Automatic Detection of Characteristic Waves in Electrocardiogram

Lucia Billeci1, Lorenzo Bachi2, Maurizio Varanini3
1Institute of Clinical Physiology, National Research Council of Italy (CNR), 2Institute of Clinical Physiology, National Research Council of Italy (IFC-CNR), 3Institute of Clinical Physiology, National Research Council (CNR)


Abstract

The goal of automatic ECG analysis is to assess the clinical status of the heart system as accurately as possible, and the identification of P and T waves plays a significant role in this matter. This works presents an original algorithm for the detection of P and T waves peaks. Pre-processing comprises a notch filtering stage to remove power-line interference if detected, baseline wandering removal by subtraction of a line connecting successive QRS onsets and a lowpass filtering stage implemented through a cascade of moving averages to cut off movement artifacts and residual noise. The filtered signal is then upsampled to 1 KHz.
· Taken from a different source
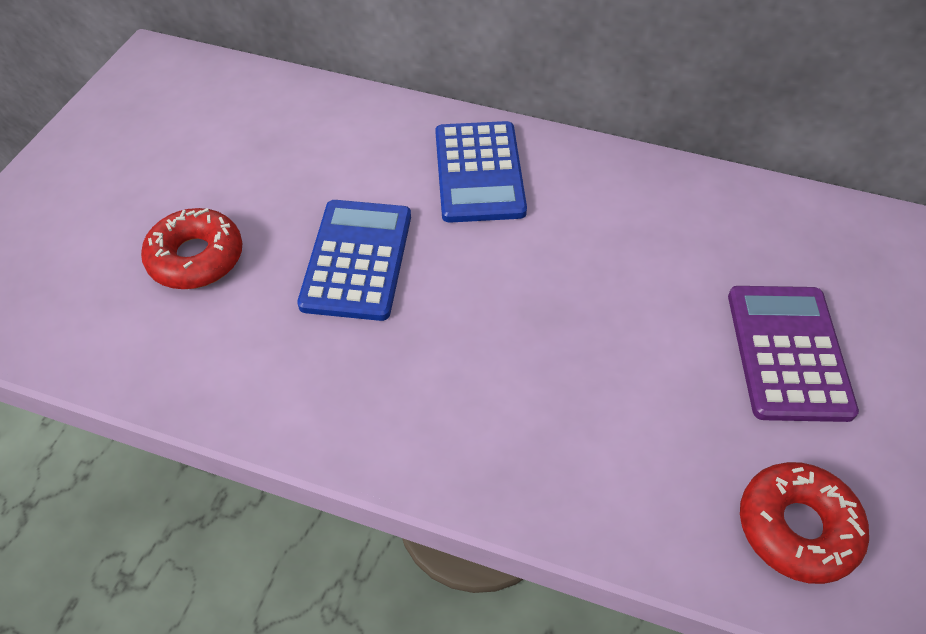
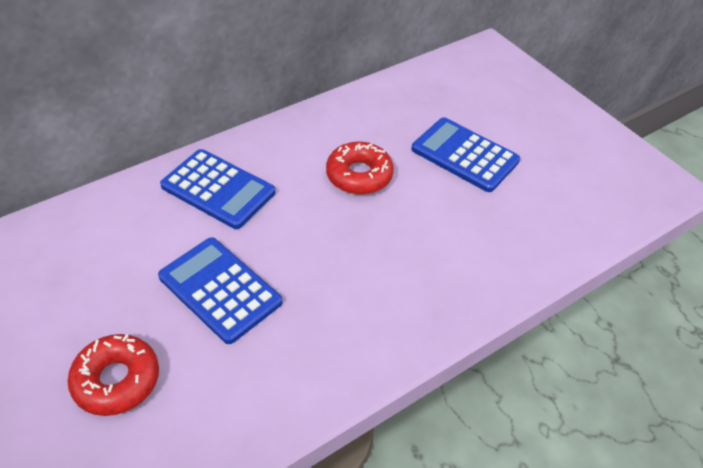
camera: 55 degrees left, 5 degrees down
(788, 352) = (465, 155): purple calculator -> blue calculator
(797, 527) = (556, 220): red donut -> red donut (359, 175)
Since the ability to detect P and T waves critically depends on the correct positioning of R peaks, our algorithm was developed considering annotated R peaks. P-wave search algorithm was based on the search of the maximum area between the signal and a line, hinged to the signal in two points 0.080 s apart, running backwards from the point Q_on until the other end reaches an estimated position of the T wave in the previous complex. T-wave peaks are identified considering the sequence of the changes of the slope and the signal’s local extreme in an interval ranging from the S-wave offset to the time identified by Bazett’s formula.
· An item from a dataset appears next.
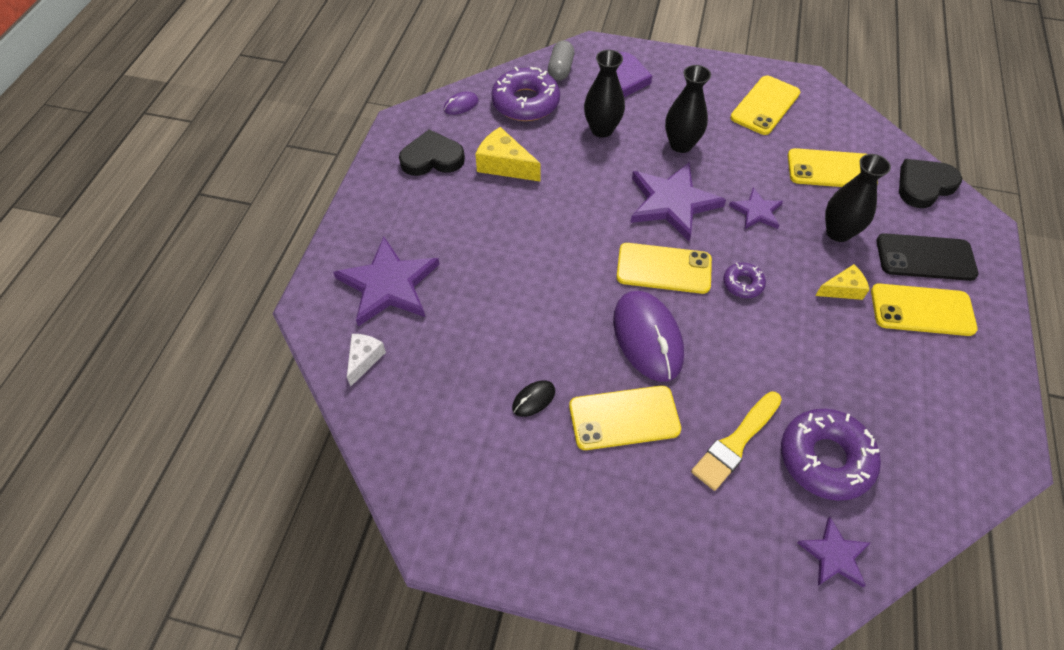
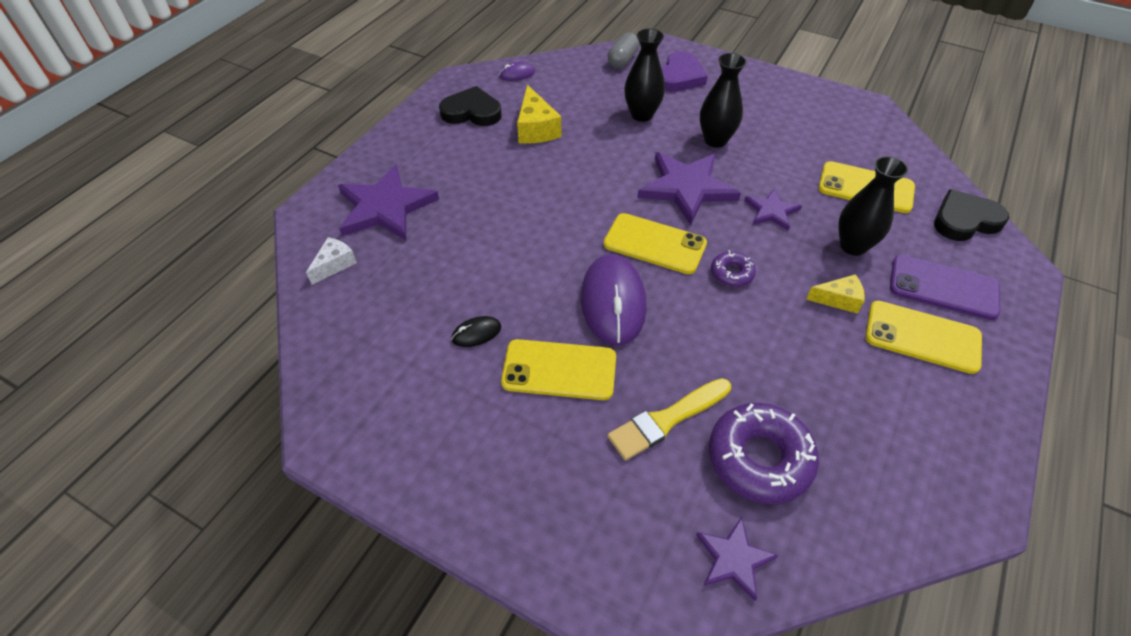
camera: 15 degrees right, 5 degrees down
(504, 165) = (536, 128): yellow cheese -> yellow cheese turned 150 degrees counterclockwise
(525, 102) = (578, 81): purple donut -> none
(765, 105) = (815, 121): yellow phone -> none
(925, 257) = (943, 287): black phone -> purple phone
To test and compare the algorithm’s performance, we considered the QTDB and MIT-BIH Arrhythmia annotated databases. On the QTDB database our algorithm obtained considerably higher performance than those presented in the literature (Friganovic et al., 2018) for both P and T wave (P: 94.83% vs 89.05%; T: 89.05% vs 87.49% for channel1), while on the MIT-BITH database the results were almost comparable to those reported in the literature. These findings suggest the high potential of the proposed simple algorithm for P and T wave detection in ECG.